Supplied material:
☆ ☆ ☆ ☆ ☆ ☆ ☆
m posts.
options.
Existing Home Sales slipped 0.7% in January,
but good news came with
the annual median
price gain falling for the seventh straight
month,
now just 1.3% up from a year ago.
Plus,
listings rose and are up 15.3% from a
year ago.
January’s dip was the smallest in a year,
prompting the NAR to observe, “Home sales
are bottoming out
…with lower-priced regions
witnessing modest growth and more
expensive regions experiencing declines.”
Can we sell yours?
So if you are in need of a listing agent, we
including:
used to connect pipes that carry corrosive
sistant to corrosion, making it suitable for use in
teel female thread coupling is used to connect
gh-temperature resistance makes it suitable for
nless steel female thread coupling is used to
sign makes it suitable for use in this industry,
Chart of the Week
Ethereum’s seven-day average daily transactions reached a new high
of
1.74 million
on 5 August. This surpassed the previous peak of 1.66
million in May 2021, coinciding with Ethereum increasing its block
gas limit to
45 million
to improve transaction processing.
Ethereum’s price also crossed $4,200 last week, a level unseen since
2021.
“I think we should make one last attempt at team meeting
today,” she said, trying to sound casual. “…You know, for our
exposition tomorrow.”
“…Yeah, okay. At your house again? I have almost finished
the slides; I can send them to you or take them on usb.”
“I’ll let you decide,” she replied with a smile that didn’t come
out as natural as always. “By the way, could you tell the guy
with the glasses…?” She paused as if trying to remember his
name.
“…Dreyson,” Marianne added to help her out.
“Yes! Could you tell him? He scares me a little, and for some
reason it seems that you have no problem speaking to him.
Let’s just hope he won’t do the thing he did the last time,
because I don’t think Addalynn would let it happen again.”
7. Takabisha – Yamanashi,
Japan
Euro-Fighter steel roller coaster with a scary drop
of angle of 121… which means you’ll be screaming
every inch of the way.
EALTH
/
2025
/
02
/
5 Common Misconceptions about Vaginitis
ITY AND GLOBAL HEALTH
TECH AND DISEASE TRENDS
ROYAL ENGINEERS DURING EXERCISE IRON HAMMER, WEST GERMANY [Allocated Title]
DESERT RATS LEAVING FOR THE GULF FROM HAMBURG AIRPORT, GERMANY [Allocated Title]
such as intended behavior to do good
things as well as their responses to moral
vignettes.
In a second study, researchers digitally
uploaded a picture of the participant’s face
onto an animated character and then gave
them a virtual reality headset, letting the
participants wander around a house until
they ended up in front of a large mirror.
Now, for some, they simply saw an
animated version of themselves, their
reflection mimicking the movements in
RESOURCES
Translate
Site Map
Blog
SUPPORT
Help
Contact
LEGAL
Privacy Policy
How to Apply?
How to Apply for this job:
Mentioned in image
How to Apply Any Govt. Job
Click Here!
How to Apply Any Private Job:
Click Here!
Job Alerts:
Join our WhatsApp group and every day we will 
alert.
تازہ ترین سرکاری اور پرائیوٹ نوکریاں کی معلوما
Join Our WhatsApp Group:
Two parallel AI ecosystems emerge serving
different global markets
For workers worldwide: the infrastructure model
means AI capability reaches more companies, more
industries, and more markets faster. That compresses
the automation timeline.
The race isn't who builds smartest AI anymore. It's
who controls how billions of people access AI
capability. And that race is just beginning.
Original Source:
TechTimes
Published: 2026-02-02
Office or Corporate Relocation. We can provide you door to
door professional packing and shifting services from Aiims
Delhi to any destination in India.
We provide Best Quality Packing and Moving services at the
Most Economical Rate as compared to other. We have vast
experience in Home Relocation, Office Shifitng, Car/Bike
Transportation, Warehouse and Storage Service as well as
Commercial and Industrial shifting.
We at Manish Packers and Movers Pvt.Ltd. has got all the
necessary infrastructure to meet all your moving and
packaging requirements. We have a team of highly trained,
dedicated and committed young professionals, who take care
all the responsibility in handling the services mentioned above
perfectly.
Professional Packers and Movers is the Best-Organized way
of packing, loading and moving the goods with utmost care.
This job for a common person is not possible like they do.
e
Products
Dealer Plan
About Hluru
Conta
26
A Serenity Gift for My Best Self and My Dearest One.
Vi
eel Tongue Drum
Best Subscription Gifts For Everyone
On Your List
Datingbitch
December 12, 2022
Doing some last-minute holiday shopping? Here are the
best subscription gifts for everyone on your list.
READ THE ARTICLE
☆ ☆ ☆ ☆ ☆ ☆ ☆
Instructions for the task:
When the entries above are retyped, each line must stay exactly as it is.

Response to this exercise:
m posts.
options.
Existing Home Sales slipped 0.7% in January,
but good news came with
the annual median
price gain falling for the seventh straight
month,
now just 1.3% up from a year ago.
Plus,
listings rose and are up 15.3% from a
year ago.
January’s dip was the smallest in a year,
prompting the NAR to observe, “Home sales
are bottoming out
…with lower-priced regions
witnessing modest growth and more
expensive regions experiencing declines.”
Can we sell yours?
So if you are in need of a listing agent, we
including:
used to connect pipes that carry corrosive
sistant to corrosion, making it suitable for use in
teel female thread coupling is used to connect
gh-temperature resistance makes it suitable for
nless steel female thread coupling is used to
sign makes it suitable for use in this industry,
Chart of the Week
Ethereum’s seven-day average daily transactions reached a new high
of
1.74 million
on 5 August. This surpassed the previous peak of 1.66
million in May 2021, coinciding with Ethereum increasing its block
gas limit to
45 million
to improve transaction processing.
Ethereum’s price also crossed $4,200 last week, a level unseen since
2021.
“I think we should make one last attempt at team meeting
today,” she said, trying to sound casual. “…You know, for our
exposition tomorrow.”
“…Yeah, okay. At your house again? I have almost finished
the slides; I can send them to you or take them on usb.”
“I’ll let you decide,” she replied with a smile that didn’t come
out as natural as always. “By the way, could you tell the guy
with the glasses…?” She paused as if trying to remember his
name.
“…Dreyson,” Marianne added to help her out.
“Yes! Could you tell him? He scares me a little, and for some
reason it seems that you have no problem speaking to him.
Let’s just hope he won’t do the thing he did the last time,
because I don’t think Addalynn would let it happen again.”
7. Takabisha – Yamanashi,
Japan
Euro-Fighter steel roller coaster with a scary drop
of angle of 121… which means you’ll be screaming
every inch of the way.
EALTH
/
2025
/
02
/
5 Common Misconceptions about Vaginitis
ITY AND GLOBAL HEALTH
TECH AND DISEASE TRENDS
ROYAL ENGINEERS DURING EXERCISE IRON HAMMER, WEST GERMANY [Allocated Title]
DESERT RATS LEAVING FOR THE GULF FROM HAMBURG AIRPORT, GERMANY [Allocated Title]
such as intended behavior to do good
things as well as their responses to moral
vignettes.
In a second study, researchers digitally
uploaded a picture of the participant’s face
onto an animated character and then gave
them a virtual reality headset, letting the
participants wander around a house until
they ended up in front of a large mirror.
Now, for some, they simply saw an
animated version of themselves, their
reflection mimicking the movements in
RESOURCES
Translate
Site Map
Blog
SUPPORT
Help
Contact
LEGAL
Privacy Policy
How to Apply?
How to Apply for this job:
Mentioned in image
How to Apply Any Govt. Job
Click Here!
How to Apply Any Private Job:
Click Here!
Job Alerts:
Join our WhatsApp group and every day we will 
alert.
تازہ ترین سرکاری اور پرائیوٹ نوکریاں کی معلوما
Join Our WhatsApp Group:
Two parallel AI ecosystems emerge serving
different global markets
For workers worldwide: the infrastructure model
means AI capability reaches more companies, more
industries, and more markets faster. That compresses
the automation timeline.
The race isn't who builds smartest AI anymore. It's
who controls how billions of people access AI
capability. And that race is just beginning.
Original Source:
TechTimes
Published: 2026-02-02
Office or Corporate Relocation. We can provide you door to
door professional packing and shifting services from Aiims
Delhi to any destination in India.
We provide Best Quality Packing and Moving services at the
Most Economical Rate as compared to other. We have vast
experience in Home Relocation, Office Shifitng, Car/Bike
Transportation, Warehouse and Storage Service as well as
Commercial and Industrial shifting.
We at Manish Packers and Movers Pvt.Ltd. has got all the
necessary infrastructure to meet all your moving and
packaging requirements. We have a team of highly trained,
dedicated and committed young professionals, who take care
all the responsibility in handling the services mentioned above
perfectly.
Professional Packers and Movers is the Best-Organized way
of packing, loading and moving the goods with utmost care.
This job for a common person is not possible like they do.
e
Products
Dealer Plan
About Hluru
Conta
26
A Serenity Gift for My Best Self and My Dearest One.
Vi
eel Tongue Drum
Best Subscription Gifts For Everyone
On Your List
Datingbitch
December 12, 2022
Doing some last-minute holiday shopping? Here are the
best subscription gifts for everyone on your list.
READ THE ARTICLE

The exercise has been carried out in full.